他下令:“将此书翻刻万册,免费发放至各县学堂、驿站、商会。另加印一批盲文版本,供残疾学子阅读。记住,不要署名,也不要解释来源。让它像风一样,自己吹进每个人耳朵里。”
与此同时,西北战报再起。
甘肃巡抚急奏:蒙古瓦剌部联合吐鲁番汗国,意图切断丝绸之路南线,已攻陷嘉峪关外三堡,杀守军百余人,并掳掠商队数十支。传统驿道因风沙阻断,信息迟滞半月,待朝廷得知时,敌军已深入内地二百里。
建文帝震怒,欲遣大军西征。
蒋却再度请命:“陛下,臣愿以铁路运兵,十日内收复失地。”
朝堂哗然。
甘肃距京师三千余里,中间横亘黄土高原、戈壁荒漠,历来被视为“铁轨难通”之地。更何况目前铁路仅修至西安,再往西去,山峦叠嶂,工程浩大,原计划至少还需五年方可延伸。
“如何运兵?”兵部尚书质问,“莫非要将士们背着铁轨跑过去?”
蒋不慌不忙,呈上一卷图纸:“臣早有准备。此为‘移动轨道车组’设计图。原理如下:将轻型钢轨预制成三十尺一节,以特制平板车载运;随军配备架桥机械臂与地基夯锤,遇障碍处可快速铺设临时轨道;列车本身采用双动力系统,既可用蒸汽牵引,也可拆解为骡马拖曳段。全程模块化作业,每日可推进五十里,七日内即可抵达前线。”
他又补充:“更重要的是,车载无线传讯机能确保指挥畅通。以往边将作战,常因情报延误而错失战机。今我可在京城实时调度,前线每小时回报一次敌情,中枢即时下达指令。此谓‘千里之外,如观掌纹’。

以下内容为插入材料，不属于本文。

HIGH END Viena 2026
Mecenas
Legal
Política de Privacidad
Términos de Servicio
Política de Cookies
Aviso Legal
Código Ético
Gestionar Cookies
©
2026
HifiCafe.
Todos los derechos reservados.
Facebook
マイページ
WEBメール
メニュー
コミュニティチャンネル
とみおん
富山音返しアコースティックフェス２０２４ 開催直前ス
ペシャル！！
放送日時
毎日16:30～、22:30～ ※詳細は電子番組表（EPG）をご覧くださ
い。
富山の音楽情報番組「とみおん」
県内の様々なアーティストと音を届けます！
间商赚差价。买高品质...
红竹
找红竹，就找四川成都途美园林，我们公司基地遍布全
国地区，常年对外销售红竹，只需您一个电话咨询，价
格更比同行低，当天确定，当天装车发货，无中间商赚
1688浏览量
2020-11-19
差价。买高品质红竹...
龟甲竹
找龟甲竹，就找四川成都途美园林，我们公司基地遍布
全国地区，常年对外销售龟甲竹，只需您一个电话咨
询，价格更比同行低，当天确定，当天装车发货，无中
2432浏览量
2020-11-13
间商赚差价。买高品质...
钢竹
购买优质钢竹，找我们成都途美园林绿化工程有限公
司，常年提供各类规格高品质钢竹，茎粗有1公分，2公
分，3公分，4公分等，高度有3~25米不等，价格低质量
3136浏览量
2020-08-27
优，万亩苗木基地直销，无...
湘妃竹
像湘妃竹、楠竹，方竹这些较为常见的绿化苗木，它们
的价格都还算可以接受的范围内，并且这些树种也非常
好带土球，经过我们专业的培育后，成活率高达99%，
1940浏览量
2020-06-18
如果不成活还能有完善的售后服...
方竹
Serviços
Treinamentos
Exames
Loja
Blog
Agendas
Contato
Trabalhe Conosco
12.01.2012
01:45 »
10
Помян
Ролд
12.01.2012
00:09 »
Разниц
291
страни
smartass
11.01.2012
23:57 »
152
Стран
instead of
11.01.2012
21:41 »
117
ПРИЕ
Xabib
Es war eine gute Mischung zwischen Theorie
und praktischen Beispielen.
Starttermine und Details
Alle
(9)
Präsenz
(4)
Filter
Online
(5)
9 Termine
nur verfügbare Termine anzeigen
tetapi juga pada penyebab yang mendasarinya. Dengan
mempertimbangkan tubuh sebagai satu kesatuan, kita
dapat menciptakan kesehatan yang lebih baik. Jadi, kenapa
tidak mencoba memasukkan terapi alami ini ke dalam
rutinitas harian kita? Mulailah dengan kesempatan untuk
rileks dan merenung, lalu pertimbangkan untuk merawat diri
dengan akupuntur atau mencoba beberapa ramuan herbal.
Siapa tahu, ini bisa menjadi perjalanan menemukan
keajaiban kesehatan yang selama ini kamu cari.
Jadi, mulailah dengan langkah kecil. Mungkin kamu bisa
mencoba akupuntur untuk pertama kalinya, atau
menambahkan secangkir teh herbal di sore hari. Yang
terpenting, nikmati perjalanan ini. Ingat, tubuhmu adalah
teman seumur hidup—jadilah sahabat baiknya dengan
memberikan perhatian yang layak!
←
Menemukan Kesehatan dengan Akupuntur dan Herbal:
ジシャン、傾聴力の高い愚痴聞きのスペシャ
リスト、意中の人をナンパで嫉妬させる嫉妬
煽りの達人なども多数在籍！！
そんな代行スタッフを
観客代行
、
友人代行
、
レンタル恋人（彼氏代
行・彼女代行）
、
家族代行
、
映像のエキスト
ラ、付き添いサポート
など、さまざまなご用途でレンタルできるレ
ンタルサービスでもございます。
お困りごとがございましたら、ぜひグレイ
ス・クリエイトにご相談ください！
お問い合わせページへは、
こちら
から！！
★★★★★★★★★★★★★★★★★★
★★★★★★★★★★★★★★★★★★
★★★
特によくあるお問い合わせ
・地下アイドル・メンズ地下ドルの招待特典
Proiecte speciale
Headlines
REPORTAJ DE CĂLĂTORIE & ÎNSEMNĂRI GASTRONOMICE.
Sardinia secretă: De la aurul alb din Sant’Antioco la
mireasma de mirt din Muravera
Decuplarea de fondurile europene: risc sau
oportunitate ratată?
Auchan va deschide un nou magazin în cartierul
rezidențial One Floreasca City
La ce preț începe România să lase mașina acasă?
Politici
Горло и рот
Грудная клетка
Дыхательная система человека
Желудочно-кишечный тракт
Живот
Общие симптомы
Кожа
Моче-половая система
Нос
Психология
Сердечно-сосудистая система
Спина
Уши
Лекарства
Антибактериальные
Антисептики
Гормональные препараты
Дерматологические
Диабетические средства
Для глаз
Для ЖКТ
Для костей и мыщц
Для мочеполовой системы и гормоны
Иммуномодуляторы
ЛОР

”
建文帝心动,但仍犹豫。
蒋又道:“此次若成功,不仅可保西北安定,更能向天下昭示无论多远的疆土,都在铁路可达之处。从此以后,再无‘天高皇帝远’之说。边民知朝廷之力可至,必倾心归附;藩王知兵马朝发夕至,不敢轻言异志。”
此言一出,满殿寂然。
最终,建文帝准奏,并特赐“便宜行事”金牌一面,许其调动沿途一切资源。
七日后,首批“轨道突击队”从西安出发。队伍由五百工程兵、三百神机营精锐、二十辆模块化列车组成,携带可组装一百里的临时轨道、十门霹雳炮、两万斤火药、以及足够三十日使用的粮秣燃料。车队沿渭水北上,逢山开道,遇河搭桥,昼夜不停。
第十日黄昏,列车抵近肃州城外十里。此时敌军尚不知情,正于城中饮酒庆功。蒋下令发动突袭:列车伪装成商队靠近城墙,突然展开装甲侧板,露出隐藏炮口,一轮齐射炸塌东南角楼。随后士兵从车厢跃出,借助折叠云梯强攻入城。瓦剌首领仓促应战,未及集结骑兵,便被火铳阵压得抬不起头。不到半个时辰,全军溃败,主将被俘。
捷报飞传,京城沸腾。
民间争相传说“铁龙穿沙而来,吐火吞敌”的奇景。西域诸国使节纷纷上表称贺,表示愿重开通商之路,接受大明监管。就连一向闭关自守的吐蕃喇嘛也派使者前来,请求“赐予一段铁轨,供佛前供奉,以证神迹”。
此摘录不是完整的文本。